Terman ripped up the old rulebook around research and commercialization. He encouraged graduate students to start businesses, liberally shared intellectual property rights, and promoted the radical idea that transforming research into a business was a good thing for your academic career. (For more on this story, read Steve Blank’s “Hidden in Plain Sight: The Secret History of Silicon Valley.”) Our world-leading culture of technological entrepreneurship starts here, in the urgency of the Cold War, on the Second Amendment side of town.

Terman, maybe more than any other individual in the 20th century, implemented the assertion that Americans have a right to technology. His idea that the natural home of advanced-state technology should be entrepreneurial distribution—and as quickly as possible—was a radical one. But it’s why we accept today the idea that the purpose of technology is to be used by everyone who wants to. The consequences of that philosophy have been far-reaching, and Americans know that, though not codified directly in the Constitution, this is part of our ethos, our history, and our future.

The Second American Century

Seventy years later, Silicon Valley’s technical and cultural achievements now support our entire American way of life. Of the top 10 companies in the world by market capitalization, eight are American tech companies, up from three at the start of the century. Currently, 22 of the top 25 companies by the same measure are American public companies, compared to just 12 a quarter century ago. Innovation has spurred the U.S. economy to grow to nearly double the size of the European Union’s. And as much as China is feared for its population size and production capacity, it still trails the United States in innovation, and dynamism, with a GDP approximately 63 percent the size of America’s despite having roughly four times the population. 

We should pause for a minute to reflect on how it is the pairing of the first two amendments that has given us such a distinct role in the world, and a differentiated advantage that seems to compound each year. Americans believe, fundamentally, that we have the right to use technology as a form of personal expression, leverage, and if necessary, force. This is the belief system on which our success depends. There is no other country, however capable or large, that possesses such a heritage.

The best example of this dichotomy is also the worst: When tragedy strikes. A man is assassinated on a college campus or a teenager shoots up a school: Who gets blamed? Guns, of course. But also tech. The internet. The phones. Social media.

The reaction is natural. Guns and tech are cut from the same cloth. This is an uncomfortable truth, given how much we sense that technology is the lever upon which we’ve built our way of life and something so essential to American hegemony. But the builders of stuff, and the wielders of tools, have always been more inherent to the scaffolding of our house than to its contents. And in this way, technology is not an ideal, not a moral good, though it should be used for such.
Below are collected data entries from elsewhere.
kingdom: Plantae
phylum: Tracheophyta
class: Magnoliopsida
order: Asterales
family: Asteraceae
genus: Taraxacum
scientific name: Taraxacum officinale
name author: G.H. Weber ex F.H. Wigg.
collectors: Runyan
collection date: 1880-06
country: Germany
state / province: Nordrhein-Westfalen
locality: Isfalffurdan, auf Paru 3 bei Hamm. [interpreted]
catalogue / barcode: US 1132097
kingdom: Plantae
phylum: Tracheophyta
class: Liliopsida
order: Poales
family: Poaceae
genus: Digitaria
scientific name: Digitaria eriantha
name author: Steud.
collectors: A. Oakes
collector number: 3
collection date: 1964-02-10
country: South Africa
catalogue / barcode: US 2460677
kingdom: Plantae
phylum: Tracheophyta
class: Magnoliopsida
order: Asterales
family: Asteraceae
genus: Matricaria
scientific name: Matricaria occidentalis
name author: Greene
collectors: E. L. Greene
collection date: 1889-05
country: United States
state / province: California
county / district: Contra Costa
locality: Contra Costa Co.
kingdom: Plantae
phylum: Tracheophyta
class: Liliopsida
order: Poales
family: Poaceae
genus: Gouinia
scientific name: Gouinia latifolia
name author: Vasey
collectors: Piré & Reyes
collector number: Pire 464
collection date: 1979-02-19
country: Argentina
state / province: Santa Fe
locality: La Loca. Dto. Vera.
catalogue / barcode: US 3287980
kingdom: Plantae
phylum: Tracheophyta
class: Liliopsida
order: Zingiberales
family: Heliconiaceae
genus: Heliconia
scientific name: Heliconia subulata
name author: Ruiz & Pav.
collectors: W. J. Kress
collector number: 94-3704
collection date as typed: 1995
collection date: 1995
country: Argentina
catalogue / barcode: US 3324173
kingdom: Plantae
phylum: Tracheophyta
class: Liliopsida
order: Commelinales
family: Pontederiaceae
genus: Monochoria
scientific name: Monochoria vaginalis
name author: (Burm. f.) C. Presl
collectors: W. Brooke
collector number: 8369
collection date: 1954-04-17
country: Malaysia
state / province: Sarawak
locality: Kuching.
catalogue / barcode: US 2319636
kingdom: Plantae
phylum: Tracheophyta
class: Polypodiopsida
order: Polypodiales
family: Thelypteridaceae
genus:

There was a time where Silicon Valley, even more so than the rest of America, forgot the burden of force and its early history. The Second American Century began with our imperial cities on fire. But Silicon Valley ignored the clash of civilizations, having just weathered its own cataclysmic crash on the other side of the country. Post–September 11th, a meandering decade ensued, which culminated with rallying cries to Occupy Wall Street on the heels of the Great Recession. During America’s longest war, so many technology companies avoided their duty to serve as the enforcement layer, the protector of the very rights young men and women were dying for across the world. But now, the tech industry has finally returned to the other side of town, building in service of the national interest, a duty tech must embrace in perpetuity. We must keep up our side of the bargain.

Our technological strength and our self-determined freedom to use it comes from our Second Amendment heritage more than some of us would like to admit. All technology, not just the guns and the arms, is our “peace through strength” enforcement mechanism: The protection that gave us the first American Century and ensures the continuity into the second. Our technology sector should never again forget its duty. And Americans should not forget tech’s rightful place in this glorious American dichotomy.